We were really lucky as a family, because we went to Japan in 1953 and Germany in 1960. My dad was sent to Korea in 1952 and we moved to Riverside, CA to be close to March AFB. When hostilities ended, he was assigned to FEAF in Tokyo and we boarded the E.D. Patrick to cross the Pacific and join him. My mom, sister, brother, and I went to Fort Mason while we waited for the process to begin. We’d all had our shots (so many) and immunizations. My mom came down with the ‘flu and there I was, age 9, with siblings 3 and 1. Off we went to find a meal, three times a day. Finally, it was time to board the ship. My mom was a little better, but that soon changed as we went under the Golden Gate Bridge and out into the ocean. Seasick? Oh, yes, all of us! My mom had been an Army RN in WWII and sailed both Atlantic and Pacific, but I think having had the flu weakened her system. Still, the day the ship docked in Yokohama was one of great happiness for all of us.

Off-base housing was “private rental,” and we lived in a large home owned by a Tokyo banker and his family. One wing was ours, with a private garden. Tatami mats in every room, a kitchen that I loved but was a nightmare for my mom and Sumiko, our maid. Water was obtained from huge bottles of purified origin. School (at Washington Heights) was reached via bus, which arrived each day at the bottom of a long hill beside our house. One day while waiting at the bus stop, I heard a scream that echoed in the air around us. When I returned from school that day, I discovered that Sumiko had caught her hand in the wringer of our quartermaster washing machine.

After Japan, it was Northern Virginia while my dad was at the Pentagon. And then, off to Wiesbaden where he was at USAFE. It was my junior year in high school, 1960, and HH Arnold High School (now Wiesbaden High School) was located in the Hainerberg housing area. The BX was also there, as well as the Taunus theater (where our graduation was held). We were there four years, and I went to the U of MD at Munich, where I lived in a dorm. Back to Wiesbaden, where I married after a year or so.

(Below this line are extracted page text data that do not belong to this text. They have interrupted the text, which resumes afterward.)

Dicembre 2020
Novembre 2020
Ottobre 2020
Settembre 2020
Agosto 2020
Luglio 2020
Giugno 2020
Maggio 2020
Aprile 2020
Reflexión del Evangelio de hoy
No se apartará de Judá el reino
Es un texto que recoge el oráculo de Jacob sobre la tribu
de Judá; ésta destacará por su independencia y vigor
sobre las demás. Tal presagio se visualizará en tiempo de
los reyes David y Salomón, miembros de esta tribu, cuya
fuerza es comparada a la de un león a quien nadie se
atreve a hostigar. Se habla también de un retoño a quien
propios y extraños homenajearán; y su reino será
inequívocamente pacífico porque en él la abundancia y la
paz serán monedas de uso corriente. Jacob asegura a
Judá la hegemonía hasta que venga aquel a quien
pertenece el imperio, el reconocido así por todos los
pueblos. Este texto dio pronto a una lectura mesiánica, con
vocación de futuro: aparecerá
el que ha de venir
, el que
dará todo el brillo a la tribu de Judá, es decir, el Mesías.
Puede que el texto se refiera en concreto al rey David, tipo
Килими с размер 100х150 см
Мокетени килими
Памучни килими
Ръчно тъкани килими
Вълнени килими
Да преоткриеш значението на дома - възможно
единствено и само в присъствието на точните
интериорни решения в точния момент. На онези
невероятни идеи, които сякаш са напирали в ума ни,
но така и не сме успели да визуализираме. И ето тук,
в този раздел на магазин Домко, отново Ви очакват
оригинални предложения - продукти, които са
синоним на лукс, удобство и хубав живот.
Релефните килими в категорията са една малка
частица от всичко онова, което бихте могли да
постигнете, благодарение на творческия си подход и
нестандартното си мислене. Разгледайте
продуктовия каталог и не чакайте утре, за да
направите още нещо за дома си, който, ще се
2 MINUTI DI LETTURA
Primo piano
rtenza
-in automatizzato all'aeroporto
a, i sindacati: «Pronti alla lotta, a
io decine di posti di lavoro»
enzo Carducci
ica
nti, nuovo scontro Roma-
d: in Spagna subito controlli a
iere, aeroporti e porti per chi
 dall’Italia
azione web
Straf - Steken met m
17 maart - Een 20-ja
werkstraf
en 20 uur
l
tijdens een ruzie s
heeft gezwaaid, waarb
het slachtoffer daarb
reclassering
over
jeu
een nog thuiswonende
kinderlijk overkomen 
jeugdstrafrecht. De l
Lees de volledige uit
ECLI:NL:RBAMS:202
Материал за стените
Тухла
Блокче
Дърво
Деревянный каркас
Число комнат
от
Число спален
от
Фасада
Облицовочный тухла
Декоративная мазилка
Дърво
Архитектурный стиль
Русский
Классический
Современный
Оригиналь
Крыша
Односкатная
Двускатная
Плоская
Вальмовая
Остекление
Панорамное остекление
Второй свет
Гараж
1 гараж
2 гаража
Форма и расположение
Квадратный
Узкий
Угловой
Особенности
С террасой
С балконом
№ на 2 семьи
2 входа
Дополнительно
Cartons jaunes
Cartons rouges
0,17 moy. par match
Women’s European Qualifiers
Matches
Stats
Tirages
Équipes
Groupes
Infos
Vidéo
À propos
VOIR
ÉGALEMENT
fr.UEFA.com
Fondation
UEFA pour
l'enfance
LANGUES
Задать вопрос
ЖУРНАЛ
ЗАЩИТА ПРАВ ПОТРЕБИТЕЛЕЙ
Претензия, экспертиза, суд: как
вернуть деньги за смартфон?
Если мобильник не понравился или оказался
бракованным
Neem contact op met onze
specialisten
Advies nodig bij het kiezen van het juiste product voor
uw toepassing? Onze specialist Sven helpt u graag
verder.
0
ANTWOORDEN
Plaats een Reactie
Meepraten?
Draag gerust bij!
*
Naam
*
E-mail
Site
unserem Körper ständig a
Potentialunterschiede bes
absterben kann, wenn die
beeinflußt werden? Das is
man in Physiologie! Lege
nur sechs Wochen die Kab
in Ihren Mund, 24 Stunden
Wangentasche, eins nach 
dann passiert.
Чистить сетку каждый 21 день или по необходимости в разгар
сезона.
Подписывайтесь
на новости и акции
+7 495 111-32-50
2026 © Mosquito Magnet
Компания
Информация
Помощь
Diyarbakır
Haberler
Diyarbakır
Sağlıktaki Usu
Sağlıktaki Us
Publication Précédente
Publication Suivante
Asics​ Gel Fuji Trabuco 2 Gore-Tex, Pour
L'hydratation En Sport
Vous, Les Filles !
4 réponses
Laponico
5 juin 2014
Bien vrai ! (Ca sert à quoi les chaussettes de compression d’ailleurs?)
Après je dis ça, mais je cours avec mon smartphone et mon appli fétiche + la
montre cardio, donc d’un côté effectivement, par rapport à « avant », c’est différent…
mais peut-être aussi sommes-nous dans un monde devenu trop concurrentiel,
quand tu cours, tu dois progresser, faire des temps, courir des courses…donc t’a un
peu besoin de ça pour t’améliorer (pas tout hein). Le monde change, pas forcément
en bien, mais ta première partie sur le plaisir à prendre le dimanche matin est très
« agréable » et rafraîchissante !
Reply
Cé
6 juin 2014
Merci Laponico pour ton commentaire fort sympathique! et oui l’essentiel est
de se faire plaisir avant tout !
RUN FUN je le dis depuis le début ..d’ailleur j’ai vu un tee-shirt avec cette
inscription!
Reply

My then-husband couldn’t wait to be ex-Air Force, although I’d envisioned life as an Air Force wife, traveling forever. That didn’t happen, but all my ex-husbands were prior service, and I guess that counts for something! Instead, I travel by auto, whenever I can. My last airplane ride was to and from Hawai’i, and all the fun has gone out of traveling in the air. Awful seats, nothing in the way of “service,” and has anybody ever had to change flights and found the necessary boarding gates to be close together? My personal worst is DFW, where it is possible to transit and still be in time for boarding the next flight, but the last time I had to do it I was so happy that I was healthy and nimble!

Barbara Montes

To be honest, being an Air Force brat was a lonely, confusing existence for me. My father was gone for long stretches of time and when he was home I felt like there was a stranger in our house. This was during the late 1950’s through about 1972, we didn’t have easy ways of staying in touch, so it was harder as a child to maintain that connection. Plus, we moved every 3 or 4 years and it felt like we never were “home,” always living out of boxes, always the “new kid” in school. I’ve never really known how to respond when someone asks me “where are you from? I’m from nowhere and everywhere. An answer only another “brat” understands.